Ducati calls the 2018 Scrambler 1100 a bike to “meet the needs of even the most demanding, expert motorcyclists, but without compromising the fun, style, and freedom that the Scrambler stands for.” Interested?
Unveiled on the eve of the EICMA show, the latest machine from the Land of Joy wraps a variation of the Monster 1100 engine in an all-new trellis frame. Spec sheets say the Desmo’s good for 86 horsepower at 7,500 rpm. Peak torque (65.2 foot-pounds) comes on low at 4,750 rpm. The air-and-oil-cooled 1,079 cc powerplant is among the largest in its class, just short of BMW’s mighty R nineT Scrambler.
Now, Ducati can proudly offer three Scrambler sizes, just like they did in the 1960s, although the displacements are adjusted for inflation. Compare the old 250, 350 and 450 cc lineup to the modern 400, 800, and 1100 cc offerings. They’ve roughly doubled across the range to fit Ducati’s vision for today’s riders.
"This means the brand is now really mature," said Ducati CEO Claudio Domenicali, during the introduction of the new models. (He also unveiled a video featuring the new Scrambler 1100.)
The Scrambler 1100 upscales the wildly popular style of Ducati’s smaller reboot bikes. The new model has been streamlined to be “compact yet beefy,” with as few covers and plastic parts as possible. The exhaust system is now a dual undertail arrangement that moves the pipes inboard and higher for a little more scrambler cred. The side cover under the tank caught my eye with its aluminum texture instead of black plastic.
The base trim level comes in “‘62 Yellow” or “Shining Black” with a black frame and swingarm. LED lighting is standard, as is the LCD instrument panel and four-level Ducati Traction Control (DTC). Riders can choose from three ride modes: Active, Journey, and City. The City mode is worth a mention because it limits the 1100’s power to behave like the 800, which would be a great feature for a rider adjusting to the bike after trading in for the bigger model. Speaking of the 800, seat height has grown to 31.9 inches, so shorter riders will favor the smaller bikes. All Scrambler 1100s have an under-seat USB outlet. For riders with phones, GPS systems, or action cameras, a built-in port from the factory is a nice touch. No word from Ducati on color-coordinated USB cables.
Base wheels are 10-spoke alloys (18-inch front, 17-inch rear) with Pirelli MT60 RS rubber. Front wheels wear 330 mm dual discs gripped by twin four-pot Brembo Monobloc M4.32 calipers, radially mounted, while the back has a single 245 mm disc. Bosch 9.1 MP Cornering ABS and Traction Control come standard. Up front, a fully adjustable 45 mm Marzocchi fork provides 5.9 inches of travel. A preload- and rebound-adjustable Kayaba monoshock setup at the rear provides the same amount of travel.

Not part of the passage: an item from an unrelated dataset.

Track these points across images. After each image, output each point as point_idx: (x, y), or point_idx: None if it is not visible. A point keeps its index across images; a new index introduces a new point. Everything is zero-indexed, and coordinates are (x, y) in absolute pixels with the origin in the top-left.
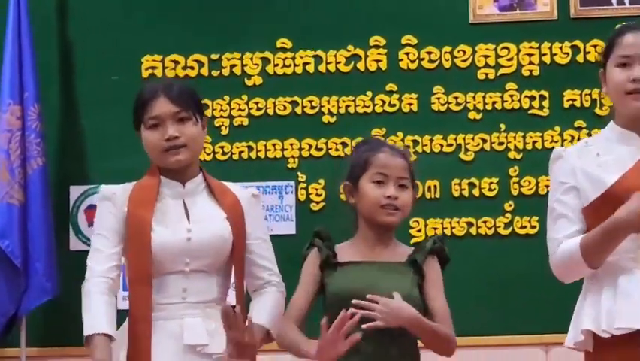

The Scrambler 1100 has two trim levels above the base version. The Scrambler Special wears black spoked wheels and a chrome exhaust, plus aluminum mudguards. The tank gets a “Custom Grey” treatment to match. Specials also receive a brushed-effect swingarm and a brown seat. At the top sits the Scrambler Sport. The big news here is a full Öhlins suspension package, set off by the “Viper Black” paint with yellow stripes.
If you can’t quite find what you want from these three versions, Ducati will offer a full line of parts and accessories for customizing the Scrambler 1100 in partnership with Roland Sands.
Ducati has seen great success with the Scrambler line, and the 1100 should satisfy riders asking for the same style but a little more powerful and sofisticato. We’ll see how they fare when the big crates from the Land of Joy reach our shores.